Lucy Maud Montgomery, Anne of Avonlea
Ah, you didn’t think I could start a post about diversity in children’s literature with a Lucy Maud Montgomery quote, did you?
But as with many things L.M. Montgomery wrote, her words hold true nearly a hundred years later.
The children’s book world in which L.M. Montgomery wrote nearly a hundred years ago was full of books that portrayed a white Anglo-Saxon view of the world.
Sadly, that world is only beginning to change all these decades later.
What’s my ideal? A world where we value diversity, REALLY value diversity.
And the only way to do that is if WE change.
Because here’s the thing: literature is how many of us learn about the world.
And if we don’t have books that tell us stories written from the perspective of others, whether based on race, culture, religion, sexual orientation, gender identification, physical ability or mental health realities, then all we are left with is our perspective of the world.
When we only have our perspective of the world, we are distrustful of others’ perspectives.
When a child walks into a library or a local bookstore and can’t find a book that in any way shape or form represents them or their life, we have failed them.
When a child walks into a library or a local bookstore and can only find a book that represents their life, we have failed them.
The beauty of this world is that there are seven billion ways to be.
My book, loosely based on my childhood, is only one way to be.

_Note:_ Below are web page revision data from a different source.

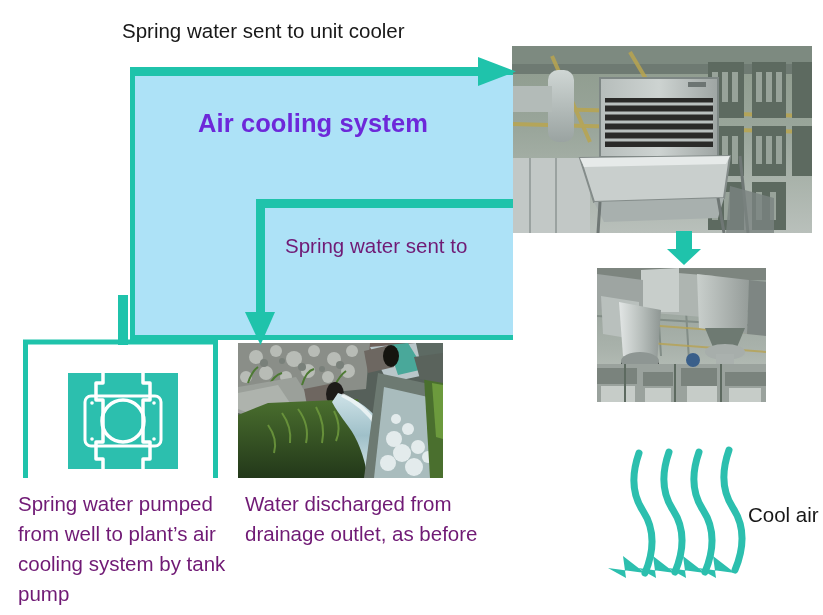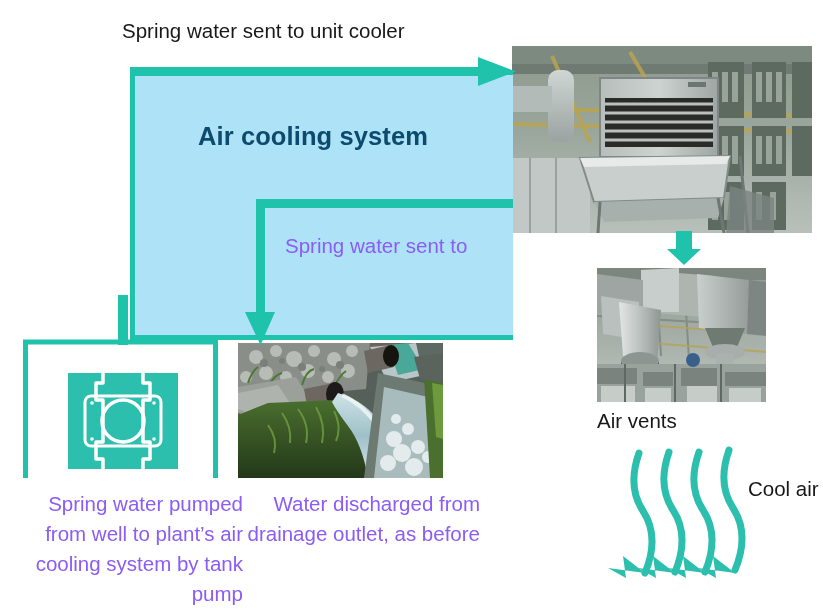"Spring water sent to unit" .stage { text-align: right -> none }
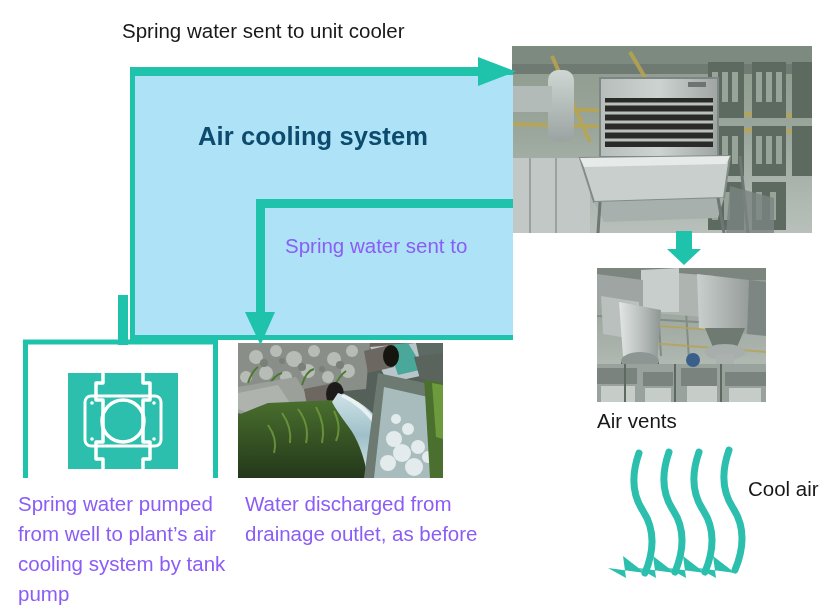"Air cooling system" #title-air-cooling { color: #0c4a6e -> #6d28d9; top: 123px -> 110px }
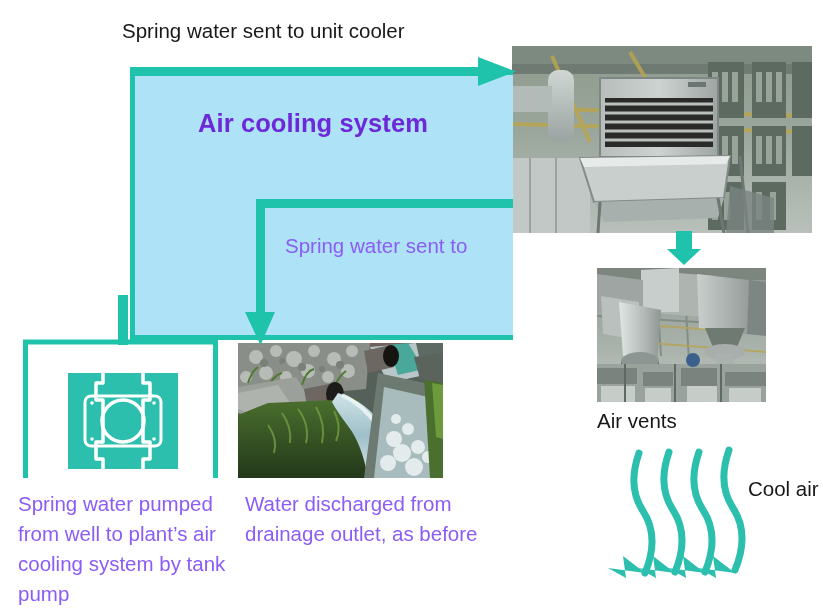"Spring water sent to" .lbl-wrap { color: #8b5cf6 -> #701a75 }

But sadly, right now our books don’t truly represent the reality of how we are on Planet Earth:
But we can change that. We can buy books that support and promote diversity. The book business is, in the end, a business. If we are buying diverse books, publishers will publish even more. If we support authors that provide us with another view of our vast and beautiful world, we are supporting a future where children are not surprised by the different, but delight in it.
In her book of the same name, author Lisa Cron tells us we are wired for story. We learn, process, form values and beliefs, from hearing and reading stories.
Reading diverse books can’t help but sow the seeds of questioning what is and what can be.
Comedian George Carlin once said:
“Don’t just teach your children to read…
Teach them to question what they read.
Teach them to question everything.”
Reading diverse books can’t help but make us better people. It can’t help but make our world safe, more inclusive.
Reading diverse books sows seeds of love and understanding. When we hear another’s story, we hear THEM.
When we hear about their struggle, suddenly it feels like it’s our struggle, too.
Sometimes, someone else’s struggle might make us feel guilty. That’s okay. That’s what’s supposed to happen. That’s what helps us grow as human beings. That’s what starts the healing and the understanding.
So where do you start?
I’d start with weneeddiversebooks.org
There are tons of resources on their webpage: book recommendations, program information, a fabulous blog among other things.
I’d also recommend you search for #ownvoices on Twitter.
And then, once you’re armed with your book list, you are set to go!
Buy books that support diversity! Ask your library to order diverse books. Recommend diverse books to your friends.
It’s our collective responsibility to change our world for the better.
We must support marginalized writers wherever and however we can.
But mostly, we must listen to what they tell us, what they write for us. We must listen to THEIR stories.
Those stories will change the world.